Aim of the exercise: Work out how many lines in the records include the word "CustomMapRenderer", then answer with nothing but that number.

Plain-text document sources:
[Start of section]

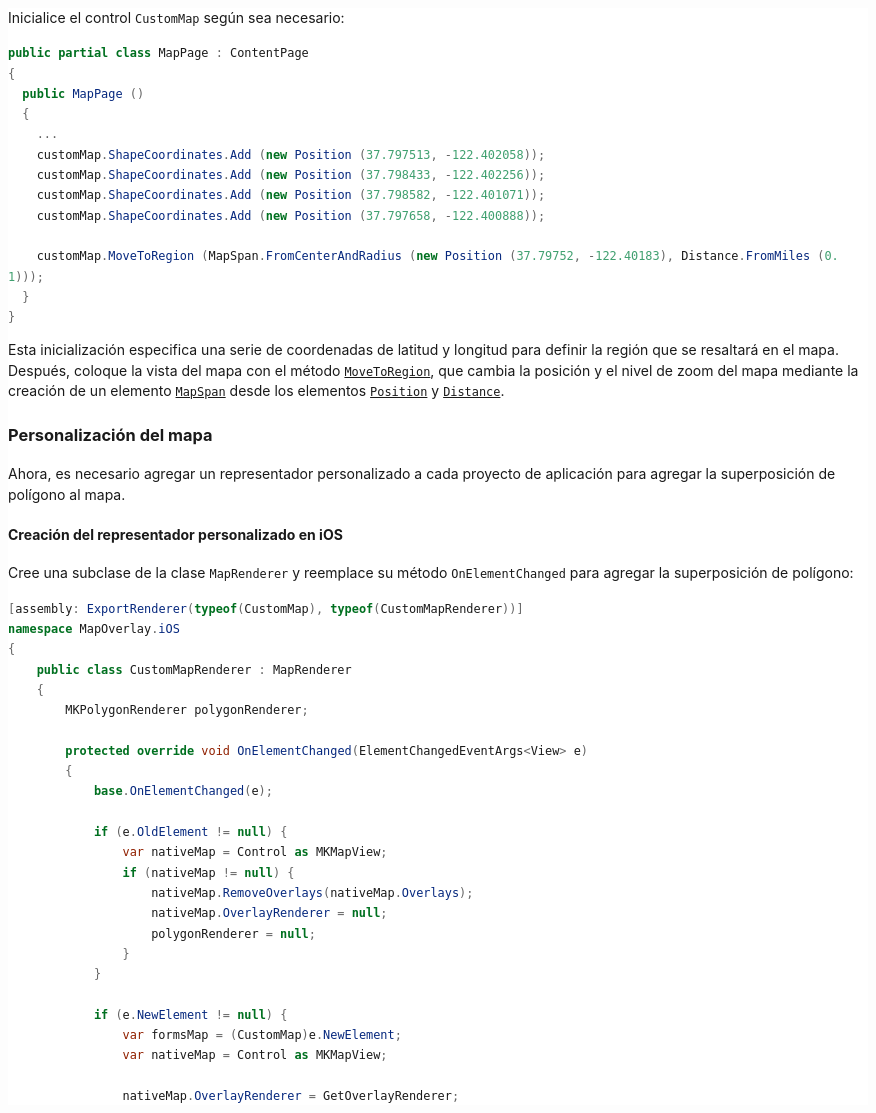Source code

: Inicialice el control `CustomMap` según sea necesario:

```csharp
public partial class MapPage : ContentPage
{
  public MapPage ()
  {
    ...
    customMap.ShapeCoordinates.Add (new Position (37.797513, -122.402058));
    customMap.ShapeCoordinates.Add (new Position (37.798433, -122.402256));
    customMap.ShapeCoordinates.Add (new Position (37.798582, -122.401071));
    customMap.ShapeCoordinates.Add (new Position (37.797658, -122.400888));

    customMap.MoveToRegion (MapSpan.FromCenterAndRadius (new Position (37.79752, -122.40183), Distance.FromMiles (0.1)));
  }
}
```

Esta inicialización especifica una serie de coordenadas de latitud y longitud para definir la región que se resaltará en el mapa. Después, coloque la vista del mapa con el método [`MoveToRegion`](xref:Xamarin.Forms.Maps.Map.MoveToRegion*), que cambia la posición y el nivel de zoom del mapa mediante la creación de un elemento [`MapSpan`](xref:Xamarin.Forms.Maps.MapSpan) desde los elementos [`Position`](xref:Xamarin.Forms.Maps.Position) y [`Distance`](xref:Xamarin.Forms.Maps.Distance).

<a name="Customizing_the_Map" />

### <a name="customizing-the-map"></a>Personalización del mapa

Ahora, es necesario agregar un representador personalizado a cada proyecto de aplicación para agregar la superposición de polígono al mapa.

#### <a name="creating-the-custom-renderer-on-ios"></a>Creación del representador personalizado en iOS

Cree una subclase de la clase `MapRenderer` y reemplace su método `OnElementChanged` para agregar la superposición de polígono:

```csharp
[assembly: ExportRenderer(typeof(CustomMap), typeof(CustomMapRenderer))]
namespace MapOverlay.iOS
{
    public class CustomMapRenderer : MapRenderer
    {
        MKPolygonRenderer polygonRenderer;

        protected override void OnElementChanged(ElementChangedEventArgs<View> e)
        {
            base.OnElementChanged(e);

            if (e.OldElement != null) {
                var nativeMap = Control as MKMapView;
                if (nativeMap != null) {
                    nativeMap.RemoveOverlays(nativeMap.Overlays);
                    nativeMap.OverlayRenderer = null;
                    polygonRenderer = null;
                }
            }

            if (e.NewElement != null) {
                var formsMap = (CustomMap)e.NewElement;
                var nativeMap = Control as MKMapView;

                nativeMap.OverlayRenderer = GetOverlayRenderer;

```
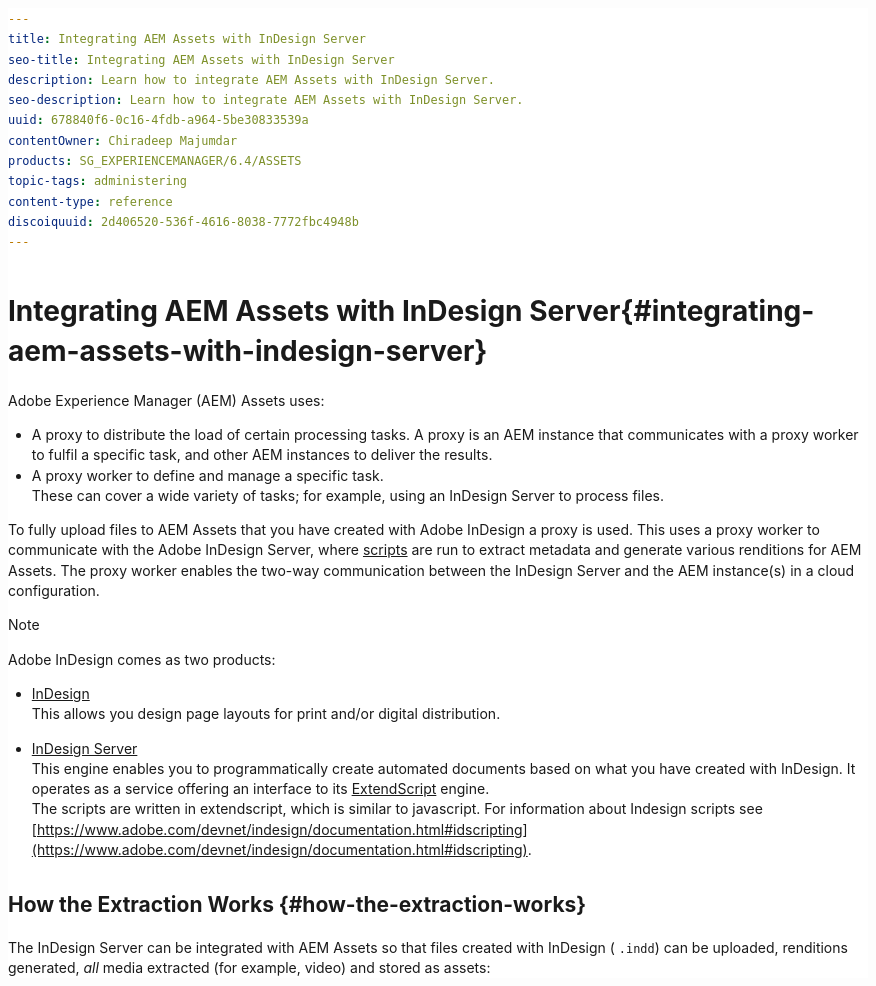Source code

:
 ```yaml
---
title: Integrating AEM Assets with InDesign Server
seo-title: Integrating AEM Assets with InDesign Server
description: Learn how to integrate AEM Assets with InDesign Server.
seo-description: Learn how to integrate AEM Assets with InDesign Server.
uuid: 678840f6-0c16-4fdb-a964-5be30833539a
contentOwner: Chiradeep Majumdar
products: SG_EXPERIENCEMANAGER/6.4/ASSETS
topic-tags: administering
content-type: reference
discoiquuid: 2d406520-536f-4616-8038-7772fbc4948b
---
```


# Integrating AEM Assets with InDesign Server{#integrating-aem-assets-with-indesign-server}

Adobe Experience Manager (AEM) Assets uses:

* A proxy to distribute the load of certain processing tasks. A proxy is an AEM instance that communicates with a proxy worker to fulfil a specific task, and other AEM instances to deliver the results.  
* A proxy worker to define and manage a specific task.  
  These can cover a wide variety of tasks; for example, using an InDesign Server to process files.

To fully upload files to AEM Assets that you have created with Adobe InDesign a proxy is used. This uses a proxy worker to communicate with the Adobe InDesign Server, where [scripts](https://www.adobe.com/devnet/indesign/documentation.html#idscripting) are run to extract metadata and generate various renditions for AEM Assets. The proxy worker enables the two-way communication between the InDesign Server and the AEM instance(s) in a cloud configuration.

>[!NOTE]
>
>Adobe InDesign comes as two products:
>
>* [InDesign](https://www.adobe.com/products/indesign.html)  
>  This allows you design page layouts for print and/or digital distribution.
>
>* [InDesign Server](https://www.adobe.com/products/indesignserver.html)  
>  This engine enables you to programmatically create automated documents based on what you have created with InDesign. It operates as a service offering an interface to its [ExtendScript](https://www.adobe.com/devnet/scripting.html) engine.  
>  The scripts are written in extendscript, which is similar to javascript. For information about Indesign scripts see [https://www.adobe.com/devnet/indesign/documentation.html#idscripting](https://www.adobe.com/devnet/indesign/documentation.html#idscripting).
>

## How the Extraction Works {#how-the-extraction-works}

The InDesign Server can be integrated with AEM Assets so that files created with InDesign ( `.indd`) can be uploaded, renditions generated, *all* media extracted (for example, video) and stored as assets:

[End of section]

Answer to the exercise: 2